== Working data

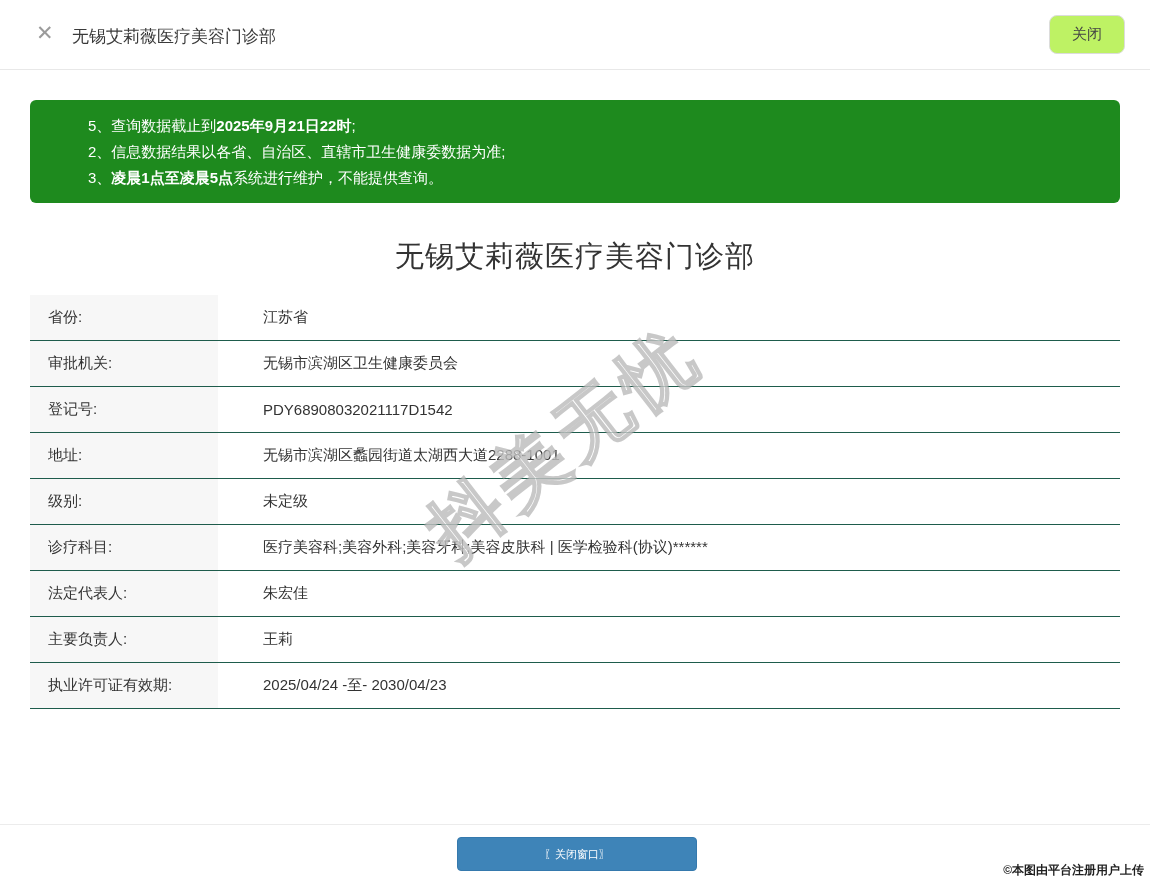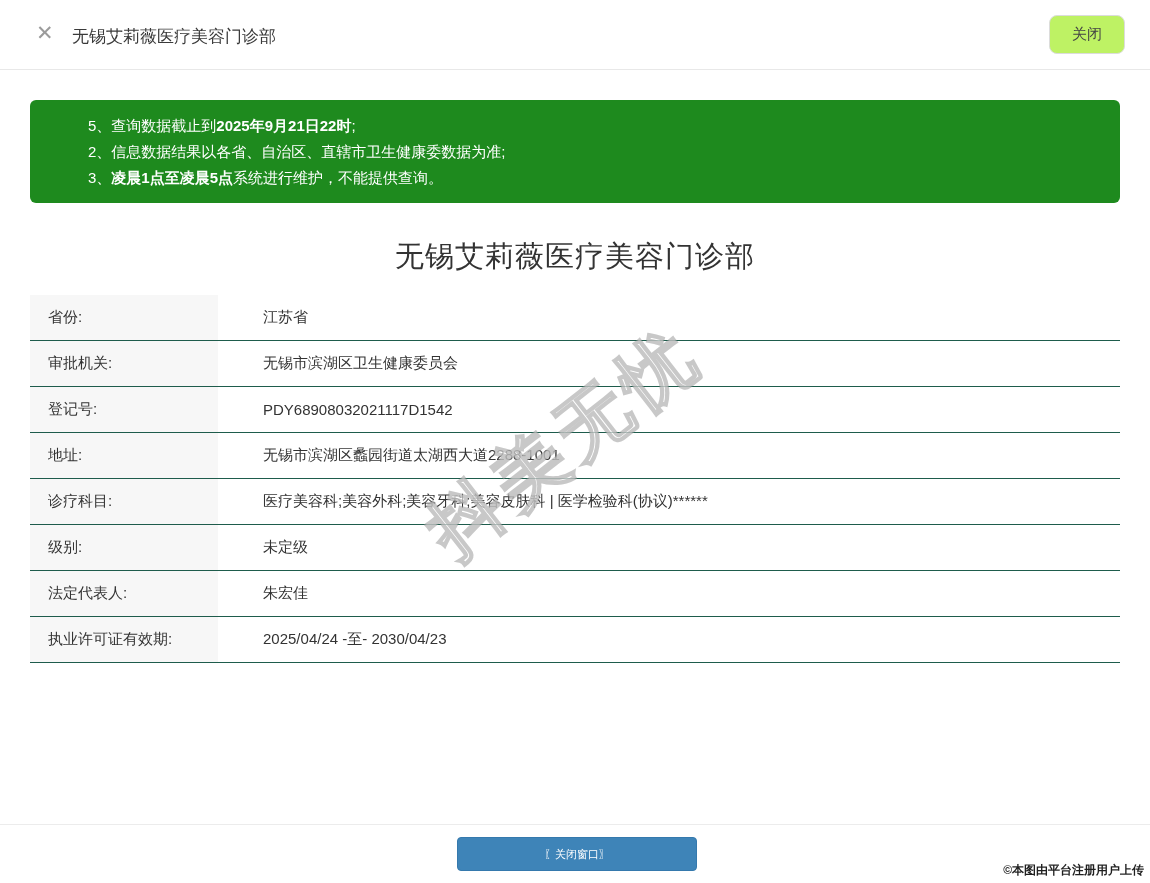--- a/index.html
+++ b/index.html
@@ -142,12 +142,12 @@
     <div class="info-value">无锡市滨湖区蠡园街道太湖西大道2288-1001</div>
   </div>
   <div class="info-row">
+    <div class="info-label">级别:</div>
+    <div class="info-value">未定级</div>
+  </div>
+  <div class="info-row">
     <div class="info-label">诊疗科目:</div>
     <div class="info-value">医疗美容科;美容外科;美容牙科;美容皮肤科 | 医学检验科(协议)******</div>
-  </div>
-  <div class="info-row">
-    <div class="info-label">级别:</div>
-    <div class="info-value">未定级</div>
   </div>
   <div class="info-row">
     <div class="info-label">法定代表人:</div>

====

Pick out the lines above that hold the string "info" and show them.

     <div class="info-value">无锡市滨湖区蠡园街道太湖西大道2288-1001</div>
   <div class="info-row">
+    <div class="info-label">级别:</div>
+    <div class="info-value">未定级</div>
+  <div class="info-row">
     <div class="info-label">诊疗科目:</div>
     <div class="info-value">医疗美容科;美容外科;美容牙科;美容皮肤科 | 医学检验科(协议)******</div>
-  <div class="info-row">
-    <div class="info-label">级别:</div>
-    <div class="info-value">未定级</div>
   <div class="info-row">
     <div class="info-label">法定代表人:</div>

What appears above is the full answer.